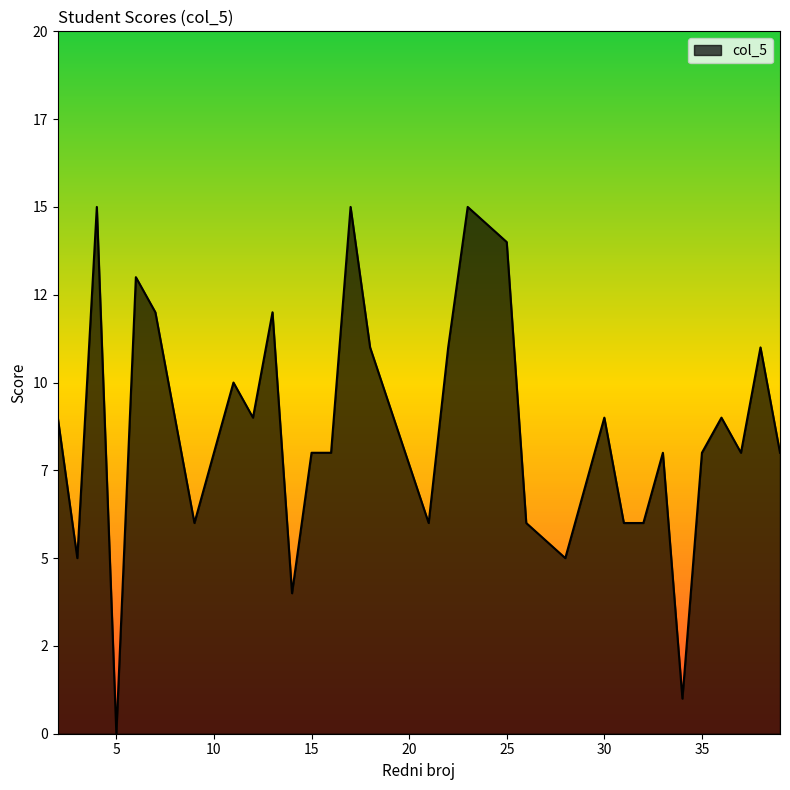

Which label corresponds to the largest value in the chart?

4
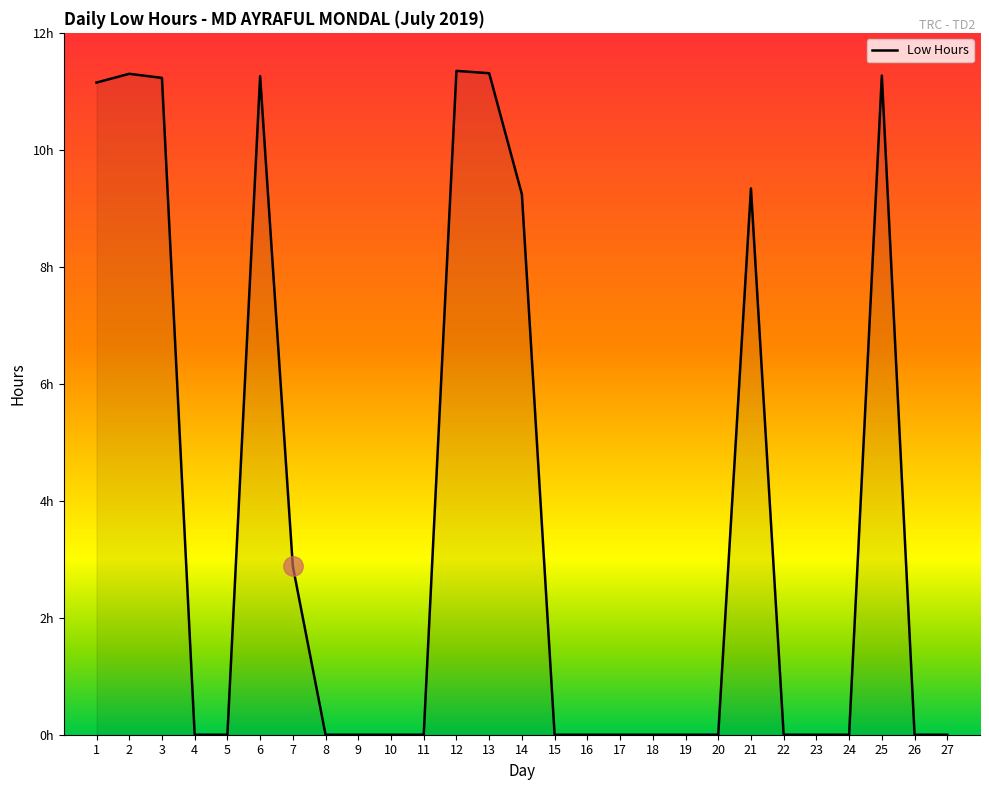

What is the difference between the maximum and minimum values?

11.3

* * *

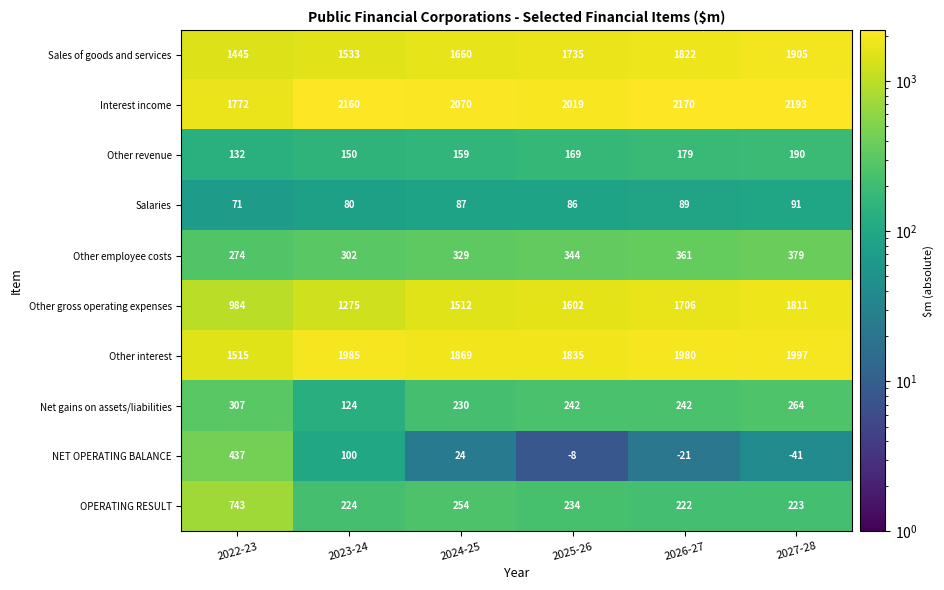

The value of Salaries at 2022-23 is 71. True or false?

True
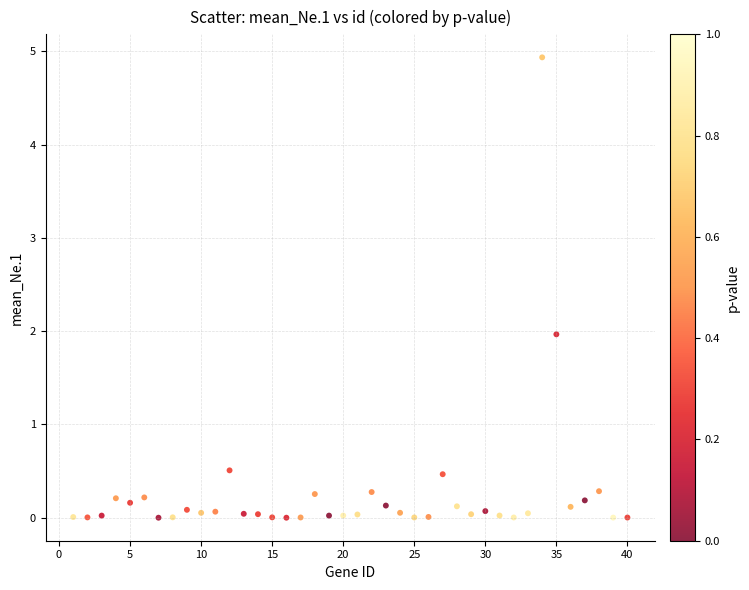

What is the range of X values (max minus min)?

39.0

#### [EXERCISE DESCRIPTION]
Reproduce the entries word for word, starting with the line that contains "Which label corresponds" and going on through the line that contains "What is the difference". Leave the pictures out of your answer.

#### [EXERCISE OUTPUT]
Which label corresponds to the largest value in the chart?

4

What is the difference between the maximum and minimum values?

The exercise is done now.